**Perintah Kerja 1**
Dalam kutipan tentang persahabatan dengan dunia, ayat mana yang dikutip untuk kalimat ”Seluruh dunia berada dalam kuasa si fasik”?

**Kutipan Teks**

Mungkin orang-orang ini lupa apa yang Alkitab katakan di 1 Yohanes 5:​19, ”Seluruh dunia berada dalam kuasa si fasik.” Apakah mereka memiliki hasrat yang tulus untuk membersihkan politik pada zaman mereka, atau apakah mereka tertarik pada prospek mendapatkan kekuasaan atau mempunyai teman-teman yang berpengaruh? Apa pun motifnya, mereka seharusnya mengingat kata-kata terilham Yakobus murid Yesus, ”Tidak tahukah kamu bahwa persahabatan dengan dunia adalah permusuhan dengan Allah? Karena itu barang siapa ingin menjadi sahabat dunia, ia menjadikan dirinya musuh Allah.” (Yakobus 4:4) Yakobus tahu bahwa Yesus telah mengatakan tentang murid-muridnya, ”Mereka bukan bagian dari dunia, sebagaimana aku bukan bagian dari dunia.”​—Yohanes 17:14.

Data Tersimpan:
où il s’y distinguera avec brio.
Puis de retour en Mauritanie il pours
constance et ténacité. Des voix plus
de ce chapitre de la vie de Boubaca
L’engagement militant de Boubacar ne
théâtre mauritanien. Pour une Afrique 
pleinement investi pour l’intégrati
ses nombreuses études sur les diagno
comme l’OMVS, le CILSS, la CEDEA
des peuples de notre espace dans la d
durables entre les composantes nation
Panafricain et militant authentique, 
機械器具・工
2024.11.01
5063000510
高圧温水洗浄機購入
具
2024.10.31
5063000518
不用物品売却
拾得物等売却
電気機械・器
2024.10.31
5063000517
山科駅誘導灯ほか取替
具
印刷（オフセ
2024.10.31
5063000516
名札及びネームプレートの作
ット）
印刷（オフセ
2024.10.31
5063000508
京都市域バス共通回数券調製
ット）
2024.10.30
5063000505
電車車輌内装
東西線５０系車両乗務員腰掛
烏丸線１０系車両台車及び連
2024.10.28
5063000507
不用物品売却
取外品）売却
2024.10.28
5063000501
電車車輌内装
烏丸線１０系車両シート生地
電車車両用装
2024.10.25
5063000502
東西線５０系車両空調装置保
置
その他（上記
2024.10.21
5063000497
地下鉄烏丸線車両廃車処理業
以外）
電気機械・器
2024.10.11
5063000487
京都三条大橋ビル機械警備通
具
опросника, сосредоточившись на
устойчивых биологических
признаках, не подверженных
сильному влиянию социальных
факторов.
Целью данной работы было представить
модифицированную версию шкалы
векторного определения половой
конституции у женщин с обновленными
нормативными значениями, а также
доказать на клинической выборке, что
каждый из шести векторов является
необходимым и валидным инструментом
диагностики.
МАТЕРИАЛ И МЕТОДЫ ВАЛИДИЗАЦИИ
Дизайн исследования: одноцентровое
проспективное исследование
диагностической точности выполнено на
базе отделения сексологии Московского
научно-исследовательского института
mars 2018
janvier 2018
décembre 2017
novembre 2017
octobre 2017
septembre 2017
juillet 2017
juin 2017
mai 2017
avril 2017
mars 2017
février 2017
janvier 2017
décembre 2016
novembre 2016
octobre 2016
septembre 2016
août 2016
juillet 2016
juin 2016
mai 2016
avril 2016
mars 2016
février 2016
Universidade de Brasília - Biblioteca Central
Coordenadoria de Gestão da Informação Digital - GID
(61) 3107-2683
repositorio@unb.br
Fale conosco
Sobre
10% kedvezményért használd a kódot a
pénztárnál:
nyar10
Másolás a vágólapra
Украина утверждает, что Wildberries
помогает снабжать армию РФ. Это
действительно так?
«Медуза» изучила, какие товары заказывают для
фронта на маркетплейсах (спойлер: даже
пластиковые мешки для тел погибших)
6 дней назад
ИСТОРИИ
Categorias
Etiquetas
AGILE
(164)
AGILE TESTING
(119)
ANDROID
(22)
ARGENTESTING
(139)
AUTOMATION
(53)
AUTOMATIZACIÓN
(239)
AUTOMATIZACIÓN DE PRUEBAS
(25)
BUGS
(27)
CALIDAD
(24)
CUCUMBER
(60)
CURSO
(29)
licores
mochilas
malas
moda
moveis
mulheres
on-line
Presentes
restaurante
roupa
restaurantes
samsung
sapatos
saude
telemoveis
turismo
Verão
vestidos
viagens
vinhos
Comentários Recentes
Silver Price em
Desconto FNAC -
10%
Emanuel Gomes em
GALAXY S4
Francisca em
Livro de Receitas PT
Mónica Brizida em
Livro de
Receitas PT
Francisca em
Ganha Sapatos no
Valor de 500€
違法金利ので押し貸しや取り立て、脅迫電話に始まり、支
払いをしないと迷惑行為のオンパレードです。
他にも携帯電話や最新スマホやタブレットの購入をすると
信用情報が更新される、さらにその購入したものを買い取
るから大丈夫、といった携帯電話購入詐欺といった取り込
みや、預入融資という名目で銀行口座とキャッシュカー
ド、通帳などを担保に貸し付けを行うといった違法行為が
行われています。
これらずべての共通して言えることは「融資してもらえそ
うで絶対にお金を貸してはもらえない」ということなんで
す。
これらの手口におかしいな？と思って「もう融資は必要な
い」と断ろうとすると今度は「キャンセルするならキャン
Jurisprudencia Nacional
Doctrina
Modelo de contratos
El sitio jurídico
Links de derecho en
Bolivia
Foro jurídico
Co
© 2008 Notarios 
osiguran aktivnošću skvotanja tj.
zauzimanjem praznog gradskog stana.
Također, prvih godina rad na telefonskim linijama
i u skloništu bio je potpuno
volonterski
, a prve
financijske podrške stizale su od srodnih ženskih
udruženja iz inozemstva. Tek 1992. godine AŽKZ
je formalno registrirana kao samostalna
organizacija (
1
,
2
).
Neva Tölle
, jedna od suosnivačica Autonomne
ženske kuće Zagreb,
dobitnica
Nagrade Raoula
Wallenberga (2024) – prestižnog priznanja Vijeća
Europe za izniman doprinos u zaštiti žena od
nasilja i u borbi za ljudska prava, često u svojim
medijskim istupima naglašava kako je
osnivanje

**Perintah Kerja 2**
Salin tanpa perubahan baris-baris catatan mulai dari awal catatan sampai baris yang memuat "comme l’OMVS, le CILSS, la CEDEA", termasuk baris itu.

**Kotak Jawaban 1**
1 Yohanes 5:19.

**Kotak Jawaban 2**
où il s’y distinguera avec brio.
Puis de retour en Mauritanie il pours
constance et ténacité. Des voix plus
de ce chapitre de la vie de Boubaca
L’engagement militant de Boubacar ne
théâtre mauritanien. Pour une Afrique 
pleinement investi pour l’intégrati
ses nombreuses études sur les diagno
comme l’OMVS, le CILSS, la CEDEA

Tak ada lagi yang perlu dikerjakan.